Ramos explica que a manta pode ser uma ferramenta útil se utilizada correctamente e explica a dilatação de forma muito gráfica: "Imaginemos que os vasos do corpo (as arterias ou as veias) são encanamentos. O calor provoca que aumentem um pouco, o que se denomina vasodilatação, e, assim, as zonas onde há incómodos oxigenam-se com nutrientes saudáveis que limpam as substâncias inflamatórias". Mas o benefício do calor só funciona a curto prazo . O corpo não o pode receber de forma constante e também não podemos ir pela rua com a manta (não porque seja uma frikada, mas sim porque se ligam à corrente). "O que gera benefícios a meio e longo prazo é o exercício", diz.
Modular a intensidade para evitar desgraças
Ferrer detalha que, se a manta não for prescrita por um profissional de saúde, pode-se utilizar "para problemas que podem piorar com calor". Por exemplo, se alguém sofre uma queda e aplica sem mais a manta para aliviar a dor, é possível que ao início tenha uma sensação de melhoria, "mas se teve alguma fractura ou fisura, terão que lhe aplicar um tratamento específico", argumenta Ferrer. Para além de um uso perjudicial para a saúde, nalgumas vezes o uso excessivo das mantas eléctricas desembocou em tragédia: o seu sobre-aquecimento pode provocar incêndios e desgraças. Ferrer apela ao senso comum de ler as instruções e refere que a maioria dos modelos do mercado incluem um controlo da temperatura, "que permite modular a intensidade para evitar queimaduras".
A do Lidl, por exemplo, apaga-se automaticamente após umas horas. A recomendação do especialista, a nível geral, é utilizar uma manta eléctrica "em sessões de 30 minutos no máximo, aplicando durante 10 minutos seguidos e fazendo um descanso do mesmo tempo antes de a voltar usar.

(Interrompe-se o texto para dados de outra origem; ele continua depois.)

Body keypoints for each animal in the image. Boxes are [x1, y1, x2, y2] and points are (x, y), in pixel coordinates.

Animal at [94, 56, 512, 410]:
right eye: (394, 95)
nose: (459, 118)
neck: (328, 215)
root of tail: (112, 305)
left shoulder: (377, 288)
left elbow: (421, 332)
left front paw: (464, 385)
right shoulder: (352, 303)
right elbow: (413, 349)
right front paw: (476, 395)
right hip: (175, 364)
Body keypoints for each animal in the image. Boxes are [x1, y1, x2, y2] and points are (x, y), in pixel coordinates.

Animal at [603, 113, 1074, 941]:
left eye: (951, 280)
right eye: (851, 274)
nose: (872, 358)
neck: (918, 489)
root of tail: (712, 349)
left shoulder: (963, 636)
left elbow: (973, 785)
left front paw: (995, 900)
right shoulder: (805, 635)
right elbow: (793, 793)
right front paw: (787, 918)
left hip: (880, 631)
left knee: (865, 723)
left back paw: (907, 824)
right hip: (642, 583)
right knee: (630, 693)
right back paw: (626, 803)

Também convém deixar um tempo de repouso de duas horas entre sessões". Ramos, por sua vez, lembra que as mantas aquecem zonas superficiais. "Se queremos dar calor a estruturas do corpo mais profundas, temos que usar aparelhos mais caros que estão nas consultas", afirma. Além disso, concorda na utilidade de se mexer e permanecer ativo. Conclui que a manta pode ser uma ferramenta positiva mas que "a arma secreta" é o exercício. E isso não se pode comprar na Amazon.